The Empire Builder did not start operation until World War 1, but since its inception it has been one of the most popular routes in the country. Today, it is considered one of Amtrak’s best long-distance lines. When you consider both its luxury (the train is one of the last to still feature a full-service dining car, with meals included in the price of a roomette) and its service to some of the most remote areas of the country in Montana and, say, Washington, it’s easy to see why it remains such a popular train today.
Wenatchee’s LINK transit bus service has emerged as an essential service in the area, serving two Empire Builder stops (Wenatchee and Leavenworth) in the process. When transit service began in 1991, fares were free, which allowed many locals to get a taste for what the service could provide. Gradually, improvements were added. The bus center was built in 1997 and provides a cafe and waiting area for those looking to get out of the cold winters and hot summers typical for the area. Today, a fare is $5 roundtrip to get to the most remote destinations of the service.
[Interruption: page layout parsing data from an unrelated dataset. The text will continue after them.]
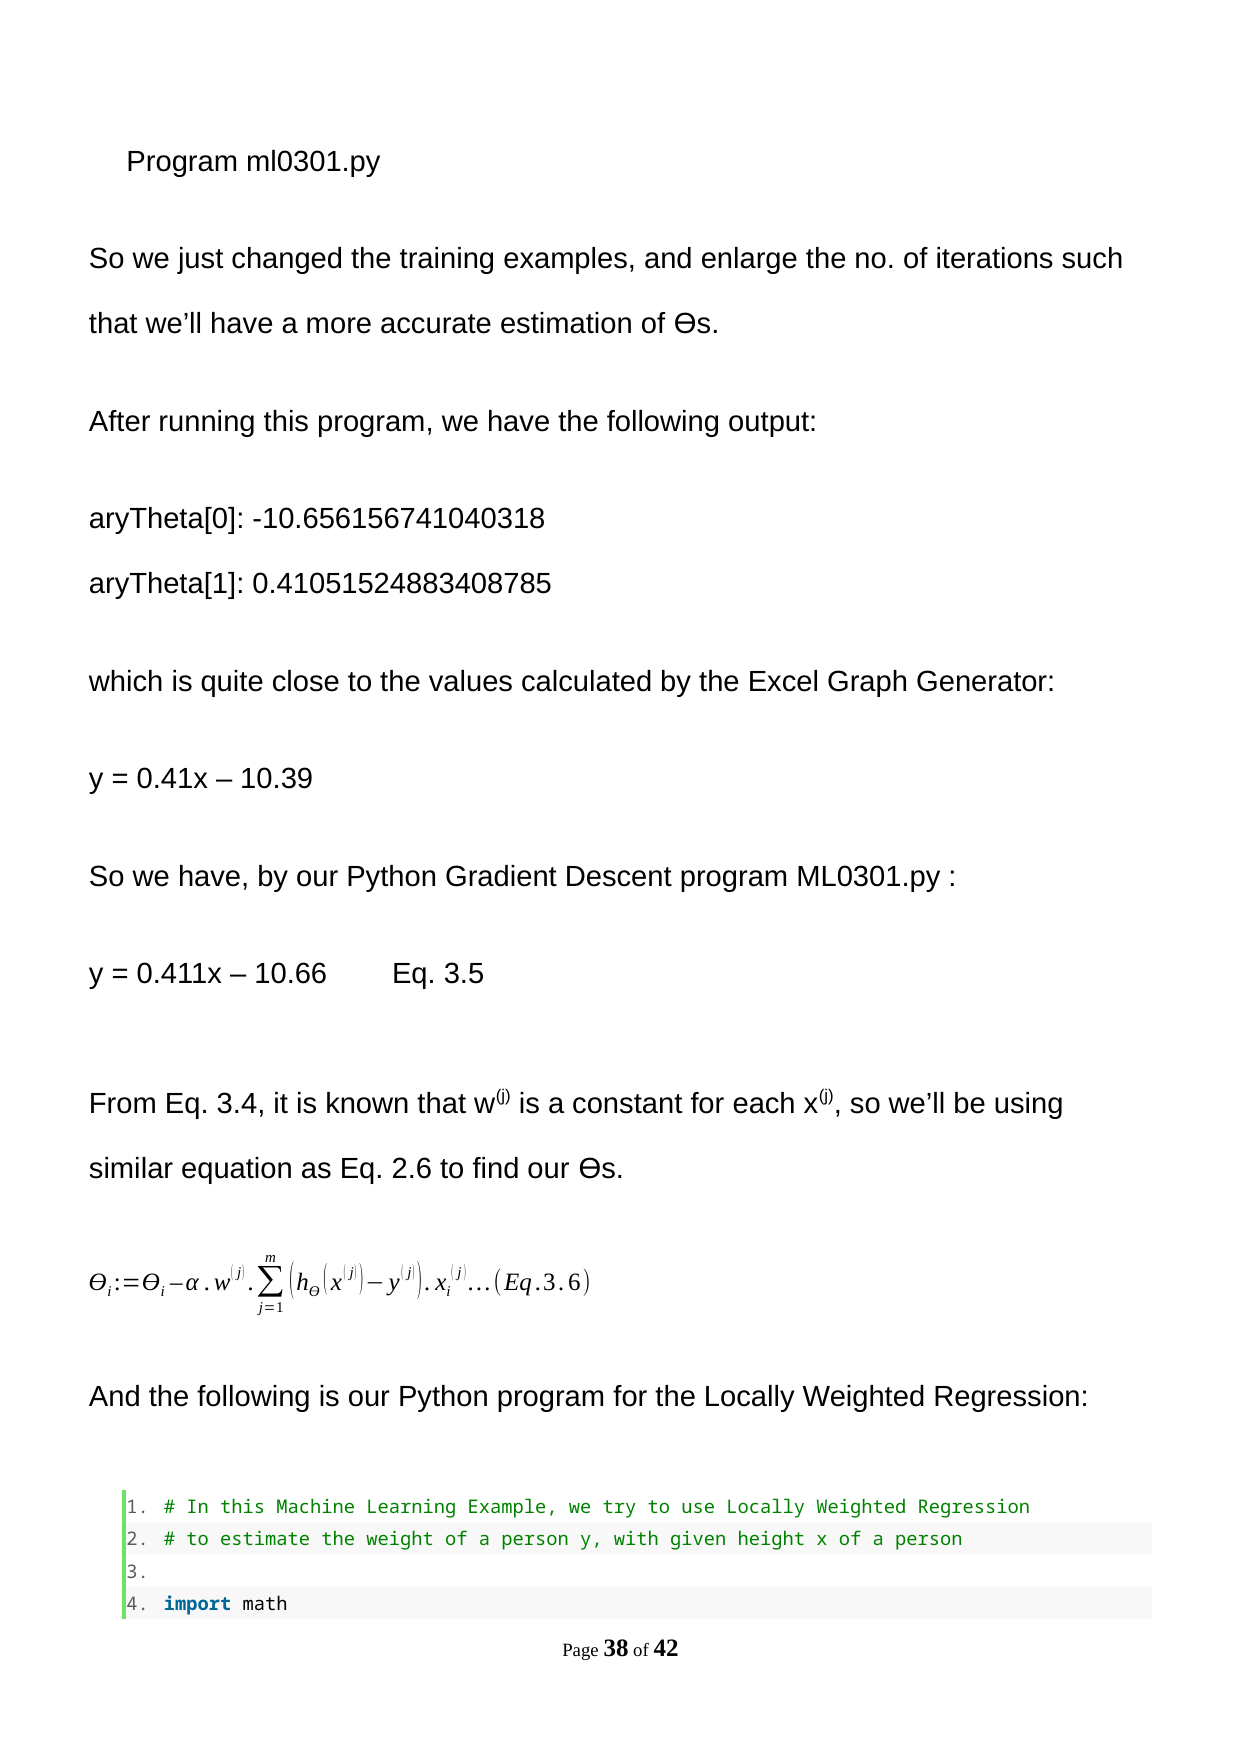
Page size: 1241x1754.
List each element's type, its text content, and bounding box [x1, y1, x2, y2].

text which is quite close to the values calculated by the Excel Graph Generator: [89, 648, 1152, 713]
text aryTheta[0]: -10.656156741040318 [89, 485, 1152, 550]
text So we have, by our Python Gradient Descent program ML0301.py : [89, 843, 1152, 908]
text From Eq. 3.4, it is known that w(j) is a constant for each x(j), so we’ll be using similar equation as Eq. 2.6 to find our ϴs. [89, 1070, 1152, 1200]
text aryTheta[1]: 0.41051524883408785 [89, 550, 1152, 615]
list import math [126, 1587, 1152, 1619]
list # In this Machine Learning Example, we try to use Locally Weighted Regression [121, 1489, 1152, 1522]
text So we just changed the training examples, and enlarge the no. of iterations such that we’ll have a more accurate estimation of ϴs. [89, 225, 1152, 355]
text After running this program, we have the following output: [89, 388, 1152, 453]
text Program ml0301.py [126, 128, 1152, 193]
text And the following is our Python program for the Locally Weighted Regression: [89, 1363, 1152, 1428]
list # to estimate the weight of a person y, with given height x of a person [126, 1522, 1152, 1554]
text y = 0.41x – 10.39 [89, 745, 1152, 810]
text y = 0.411x – 10.66 Eq. 3.5 [89, 940, 1152, 1005]
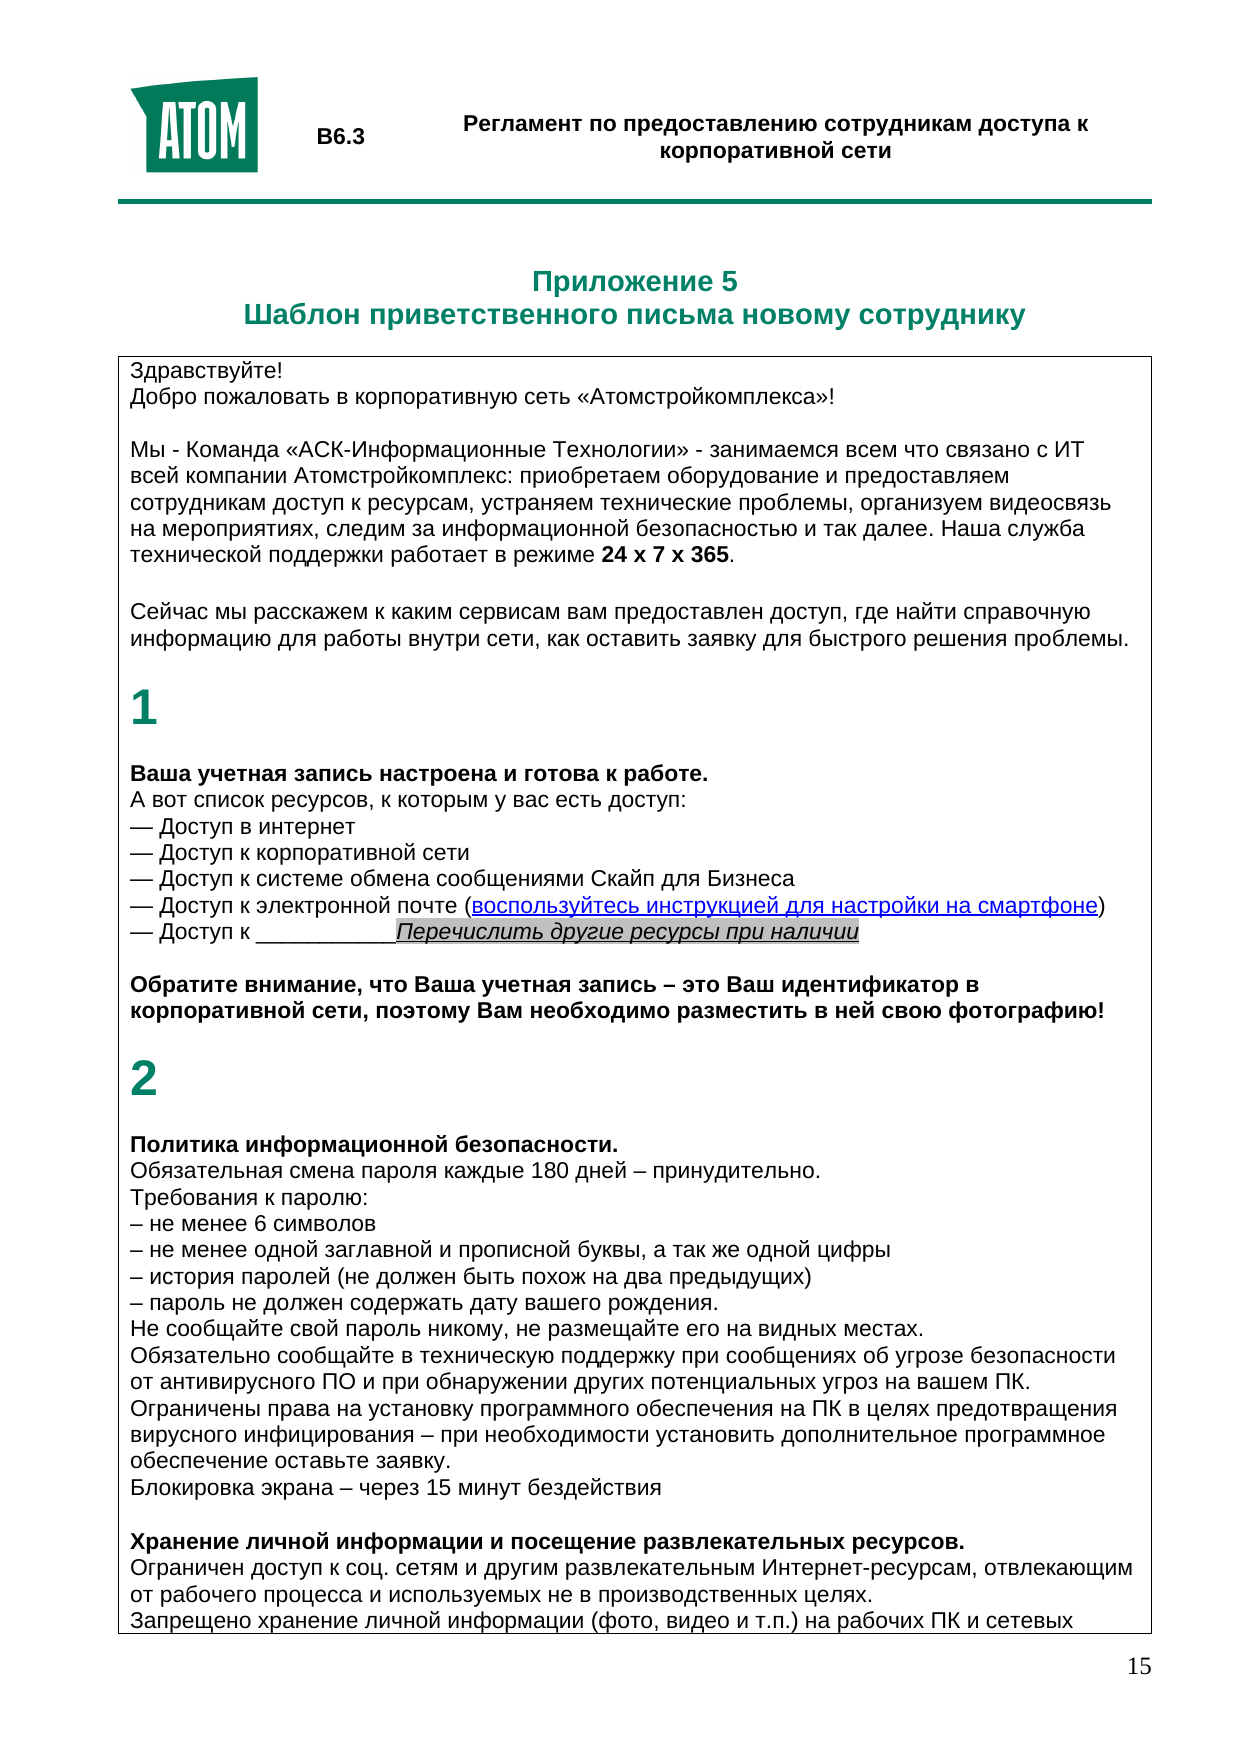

When LINK transit was first proposed, one of its revenue sources was supposed to be a motor vehicle excise tax levied by the state. The tax was repealed in 1998, and so the agency implemented a fare in February of 2000. The other major funding stream comes from a local sales tax, which means that the success of the bus service is tied to the local economy as a whole. Luckily, times have been good, and starting at the beginning of July service hours have been extended until about 8 pm. However, there are more improvements still needed, and so LINK hopes to pass a new measure increasing Wenatchee’s sales tax to fund other desired services, like more weekend hours and an expanded footprint in the region.